After the Babylonian exile (597 BC), Jews started using the Babylonian month names, which are still used.

Reference: DeVaux, JH, Ancient Israel: Its life and Institutions (1961)

These are the month names used since the Babylonian exile:

  1. Nisan
  2. Iyar
  3. Sivan
  4. Tammuz
  5. Av
  6. Elul
  7. Tishrei
  8. Marcheshvan
  9. Kislev
  10. Tevet
  11. Shevat
  12. Adar*

As the Jewish calendar is a lunar calendar, every 3 years or so, there is a “leap month” to make up the difference between the lunar calendar (~354 days) and the solar calendar, like the Gregorian (of 365 days). Those years are called ‘leap years’ but instead of having only an extra day (like in the Gregorian calendar), Jewish leap years have a whole extra month.

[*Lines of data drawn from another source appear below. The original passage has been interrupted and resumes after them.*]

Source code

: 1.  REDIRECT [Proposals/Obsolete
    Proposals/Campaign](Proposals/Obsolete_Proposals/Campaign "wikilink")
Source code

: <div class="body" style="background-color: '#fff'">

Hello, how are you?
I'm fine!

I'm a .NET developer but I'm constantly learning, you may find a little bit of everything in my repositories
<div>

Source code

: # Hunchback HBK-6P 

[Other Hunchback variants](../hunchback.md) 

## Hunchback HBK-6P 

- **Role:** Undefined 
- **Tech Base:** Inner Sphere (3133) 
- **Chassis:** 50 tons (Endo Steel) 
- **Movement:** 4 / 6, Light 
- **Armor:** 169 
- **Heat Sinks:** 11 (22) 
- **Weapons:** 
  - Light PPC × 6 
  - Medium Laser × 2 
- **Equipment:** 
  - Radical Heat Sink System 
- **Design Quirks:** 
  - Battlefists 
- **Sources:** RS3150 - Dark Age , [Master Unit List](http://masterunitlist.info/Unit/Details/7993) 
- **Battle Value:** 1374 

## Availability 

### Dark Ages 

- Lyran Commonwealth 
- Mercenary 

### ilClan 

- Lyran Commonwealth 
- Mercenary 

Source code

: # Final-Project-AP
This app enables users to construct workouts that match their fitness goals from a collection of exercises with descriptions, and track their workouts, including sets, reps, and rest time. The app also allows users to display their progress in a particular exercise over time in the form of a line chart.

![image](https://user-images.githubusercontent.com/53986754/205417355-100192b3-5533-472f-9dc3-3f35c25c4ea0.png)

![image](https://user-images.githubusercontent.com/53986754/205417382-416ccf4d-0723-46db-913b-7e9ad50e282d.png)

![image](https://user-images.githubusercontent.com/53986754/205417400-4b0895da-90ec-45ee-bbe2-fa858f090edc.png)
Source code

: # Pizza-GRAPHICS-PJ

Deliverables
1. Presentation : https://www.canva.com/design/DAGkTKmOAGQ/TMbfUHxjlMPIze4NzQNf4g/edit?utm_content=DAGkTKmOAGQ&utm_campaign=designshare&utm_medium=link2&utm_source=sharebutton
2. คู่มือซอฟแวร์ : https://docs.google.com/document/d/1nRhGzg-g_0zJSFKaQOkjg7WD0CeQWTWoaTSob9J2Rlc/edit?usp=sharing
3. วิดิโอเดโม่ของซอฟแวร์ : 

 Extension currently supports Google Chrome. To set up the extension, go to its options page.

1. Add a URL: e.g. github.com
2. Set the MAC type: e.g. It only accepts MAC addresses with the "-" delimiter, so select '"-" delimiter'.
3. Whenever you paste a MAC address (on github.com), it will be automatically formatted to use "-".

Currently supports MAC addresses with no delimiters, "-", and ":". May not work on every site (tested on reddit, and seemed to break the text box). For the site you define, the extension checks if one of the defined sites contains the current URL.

These extra months were added by the priests to make sure that the feasts were celebrated at the proper times (Jewish Encyclopedia, see calendar). If the sun had not reached the vernal equinox on the 16th of Nisan, the extra month was added. So there would be two months of Adar (Adar and the ‘second Adar’), followed by the first month of Nisan. This of course was not exact and around the 4th century, a mathematical basis for adjusting for the difference between the lunar and solar calendar was adopted (Jewish Encyclopedia, see calendar). It is as follows:

Most years, there is the usual 12th month called Adar and then 7 times every 19 years there is this “leap month” called Adar ‘aleph’; which is to make up the difference between the lunar calendar and the solar calendar. The Jewish leap year occurs at regular intervals; specifically on the

3rd

6th

8th

11th

14th and

19th

year in this cycle.

So on a “leap year” there are 13 months, as follows;

  1. Nisan
  2. Iyar
  3. Sivan
  4. Tammuz
  5. Av
  6. Elul
  7. Tishrei
  8. Marcheshvan
  9. Kislev
  10. Tevet
  11. Shevat
  12. Adar
  13. Adar ‘aleph’

So when is Passover?

We know that Passover falls on the 14th day of the first month i.e. the 14th of Nisan on the post-exilic calendar.